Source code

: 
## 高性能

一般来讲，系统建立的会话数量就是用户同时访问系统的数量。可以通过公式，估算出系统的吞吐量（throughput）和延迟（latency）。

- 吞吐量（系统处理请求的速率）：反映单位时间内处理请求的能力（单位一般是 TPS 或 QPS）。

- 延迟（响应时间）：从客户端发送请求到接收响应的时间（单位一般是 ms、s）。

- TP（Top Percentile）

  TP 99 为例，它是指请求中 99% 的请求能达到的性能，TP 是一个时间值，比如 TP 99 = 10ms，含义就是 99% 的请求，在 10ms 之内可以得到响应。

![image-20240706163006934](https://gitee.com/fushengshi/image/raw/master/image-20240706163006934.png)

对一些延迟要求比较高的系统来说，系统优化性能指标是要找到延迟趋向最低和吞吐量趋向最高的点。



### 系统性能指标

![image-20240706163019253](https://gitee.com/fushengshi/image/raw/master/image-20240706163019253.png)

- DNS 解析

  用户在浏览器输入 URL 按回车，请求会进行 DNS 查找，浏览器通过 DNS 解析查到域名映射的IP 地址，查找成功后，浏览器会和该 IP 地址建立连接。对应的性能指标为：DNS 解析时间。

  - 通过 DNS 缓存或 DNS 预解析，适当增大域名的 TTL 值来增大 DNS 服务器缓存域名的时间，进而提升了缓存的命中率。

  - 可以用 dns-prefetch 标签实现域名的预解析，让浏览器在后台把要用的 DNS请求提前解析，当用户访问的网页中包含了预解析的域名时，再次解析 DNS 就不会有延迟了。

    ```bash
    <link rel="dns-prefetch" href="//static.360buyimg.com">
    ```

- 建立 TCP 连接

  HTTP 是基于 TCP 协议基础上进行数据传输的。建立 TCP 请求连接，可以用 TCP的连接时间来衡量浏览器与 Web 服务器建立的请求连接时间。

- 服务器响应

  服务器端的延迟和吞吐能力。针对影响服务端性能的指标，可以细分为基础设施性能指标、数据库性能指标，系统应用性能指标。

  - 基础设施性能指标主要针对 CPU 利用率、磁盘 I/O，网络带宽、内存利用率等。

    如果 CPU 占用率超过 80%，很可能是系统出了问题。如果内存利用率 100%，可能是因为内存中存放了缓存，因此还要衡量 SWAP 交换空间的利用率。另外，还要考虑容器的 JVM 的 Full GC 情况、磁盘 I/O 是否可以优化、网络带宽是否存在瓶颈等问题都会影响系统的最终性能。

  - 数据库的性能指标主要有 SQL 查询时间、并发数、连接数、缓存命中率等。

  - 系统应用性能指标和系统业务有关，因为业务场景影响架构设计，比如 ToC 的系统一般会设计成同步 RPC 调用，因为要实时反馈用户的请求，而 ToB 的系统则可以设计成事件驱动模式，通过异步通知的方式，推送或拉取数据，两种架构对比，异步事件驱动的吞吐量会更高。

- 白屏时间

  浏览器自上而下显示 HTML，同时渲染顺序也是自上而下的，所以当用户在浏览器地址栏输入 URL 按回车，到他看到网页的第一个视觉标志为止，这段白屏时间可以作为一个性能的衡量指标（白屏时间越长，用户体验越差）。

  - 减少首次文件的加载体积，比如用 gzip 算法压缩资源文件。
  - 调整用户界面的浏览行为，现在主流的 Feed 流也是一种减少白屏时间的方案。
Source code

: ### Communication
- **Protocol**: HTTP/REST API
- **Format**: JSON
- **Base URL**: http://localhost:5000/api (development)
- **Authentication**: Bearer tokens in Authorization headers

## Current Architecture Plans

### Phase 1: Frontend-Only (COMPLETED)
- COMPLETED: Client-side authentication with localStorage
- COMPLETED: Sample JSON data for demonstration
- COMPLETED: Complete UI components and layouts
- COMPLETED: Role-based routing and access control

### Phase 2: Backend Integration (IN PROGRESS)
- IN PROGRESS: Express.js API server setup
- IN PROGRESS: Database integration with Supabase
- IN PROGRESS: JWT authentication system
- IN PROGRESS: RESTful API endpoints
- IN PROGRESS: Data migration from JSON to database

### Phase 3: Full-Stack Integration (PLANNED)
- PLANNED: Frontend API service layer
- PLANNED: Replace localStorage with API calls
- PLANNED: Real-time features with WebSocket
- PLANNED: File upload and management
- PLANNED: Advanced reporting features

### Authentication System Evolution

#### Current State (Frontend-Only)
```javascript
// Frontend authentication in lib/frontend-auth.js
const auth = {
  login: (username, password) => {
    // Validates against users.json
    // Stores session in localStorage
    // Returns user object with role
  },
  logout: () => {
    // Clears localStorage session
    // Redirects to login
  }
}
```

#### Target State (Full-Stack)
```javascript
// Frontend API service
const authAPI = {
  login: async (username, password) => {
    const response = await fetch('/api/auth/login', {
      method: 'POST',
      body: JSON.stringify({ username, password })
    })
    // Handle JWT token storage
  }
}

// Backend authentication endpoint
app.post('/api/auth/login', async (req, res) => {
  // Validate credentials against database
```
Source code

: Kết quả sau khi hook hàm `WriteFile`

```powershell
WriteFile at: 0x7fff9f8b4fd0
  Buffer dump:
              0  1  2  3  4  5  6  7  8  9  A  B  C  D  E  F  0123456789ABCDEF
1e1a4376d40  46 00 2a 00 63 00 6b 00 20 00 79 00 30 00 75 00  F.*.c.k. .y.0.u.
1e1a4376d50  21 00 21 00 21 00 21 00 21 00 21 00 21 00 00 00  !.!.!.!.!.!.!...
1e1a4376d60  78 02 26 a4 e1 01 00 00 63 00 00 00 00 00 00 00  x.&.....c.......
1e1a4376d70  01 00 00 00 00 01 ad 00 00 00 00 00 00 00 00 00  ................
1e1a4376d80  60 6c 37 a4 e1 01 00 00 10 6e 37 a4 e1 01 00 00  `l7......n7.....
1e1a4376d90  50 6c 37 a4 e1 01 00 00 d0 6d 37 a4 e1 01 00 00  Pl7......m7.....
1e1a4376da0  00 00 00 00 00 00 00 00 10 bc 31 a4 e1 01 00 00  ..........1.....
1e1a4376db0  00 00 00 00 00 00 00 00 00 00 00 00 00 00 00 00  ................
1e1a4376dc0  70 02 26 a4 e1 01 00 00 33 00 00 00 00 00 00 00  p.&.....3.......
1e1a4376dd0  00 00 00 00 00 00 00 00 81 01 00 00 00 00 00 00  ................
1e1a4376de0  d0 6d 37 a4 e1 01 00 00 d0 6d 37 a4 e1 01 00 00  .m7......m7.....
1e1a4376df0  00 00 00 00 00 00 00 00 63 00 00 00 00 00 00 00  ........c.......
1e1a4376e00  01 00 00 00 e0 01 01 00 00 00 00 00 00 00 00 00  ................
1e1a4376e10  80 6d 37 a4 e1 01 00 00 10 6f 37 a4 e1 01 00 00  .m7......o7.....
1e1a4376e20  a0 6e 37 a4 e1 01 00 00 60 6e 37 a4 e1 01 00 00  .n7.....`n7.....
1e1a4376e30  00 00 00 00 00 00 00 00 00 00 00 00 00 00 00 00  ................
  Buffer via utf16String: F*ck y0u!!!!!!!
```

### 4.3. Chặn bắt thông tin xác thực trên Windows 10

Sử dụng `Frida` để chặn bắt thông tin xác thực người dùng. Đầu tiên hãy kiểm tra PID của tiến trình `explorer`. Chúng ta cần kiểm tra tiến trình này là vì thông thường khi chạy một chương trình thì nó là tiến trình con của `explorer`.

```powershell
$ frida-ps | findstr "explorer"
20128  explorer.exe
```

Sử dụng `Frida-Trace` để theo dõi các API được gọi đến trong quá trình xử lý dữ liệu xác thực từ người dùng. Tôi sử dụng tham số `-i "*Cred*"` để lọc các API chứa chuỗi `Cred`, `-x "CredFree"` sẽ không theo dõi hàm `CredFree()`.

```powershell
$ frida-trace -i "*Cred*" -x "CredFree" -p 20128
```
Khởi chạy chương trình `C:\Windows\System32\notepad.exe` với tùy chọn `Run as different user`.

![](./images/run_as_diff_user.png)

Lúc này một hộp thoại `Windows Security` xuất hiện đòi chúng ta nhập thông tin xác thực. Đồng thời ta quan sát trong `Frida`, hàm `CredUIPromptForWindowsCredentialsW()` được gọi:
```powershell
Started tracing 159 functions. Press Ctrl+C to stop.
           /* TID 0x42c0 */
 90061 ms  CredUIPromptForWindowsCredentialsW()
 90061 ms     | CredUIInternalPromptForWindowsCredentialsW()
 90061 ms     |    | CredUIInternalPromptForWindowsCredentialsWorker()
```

_Your goal_: Give back the entries above exactly as they are, from their first line through the line that contains "对一些延迟要求比较高的系统来", both included, with nothing else.

_Solution for this task_:
Source code

: 
## 高性能

一般来讲，系统建立的会话数量就是用户同时访问系统的数量。可以通过公式，估算出系统的吞吐量（throughput）和延迟（latency）。

- 吞吐量（系统处理请求的速率）：反映单位时间内处理请求的能力（单位一般是 TPS 或 QPS）。

- 延迟（响应时间）：从客户端发送请求到接收响应的时间（单位一般是 ms、s）。

- TP（Top Percentile）

  TP 99 为例，它是指请求中 99% 的请求能达到的性能，TP 是一个时间值，比如 TP 99 = 10ms，含义就是 99% 的请求，在 10ms 之内可以得到响应。

![image-20240706163006934](https://gitee.com/fushengshi/image/raw/master/image-20240706163006934.png)

对一些延迟要求比较高的系统来说，系统优化性能指标是要找到延迟趋向最低和吞吐量趋向最高的点。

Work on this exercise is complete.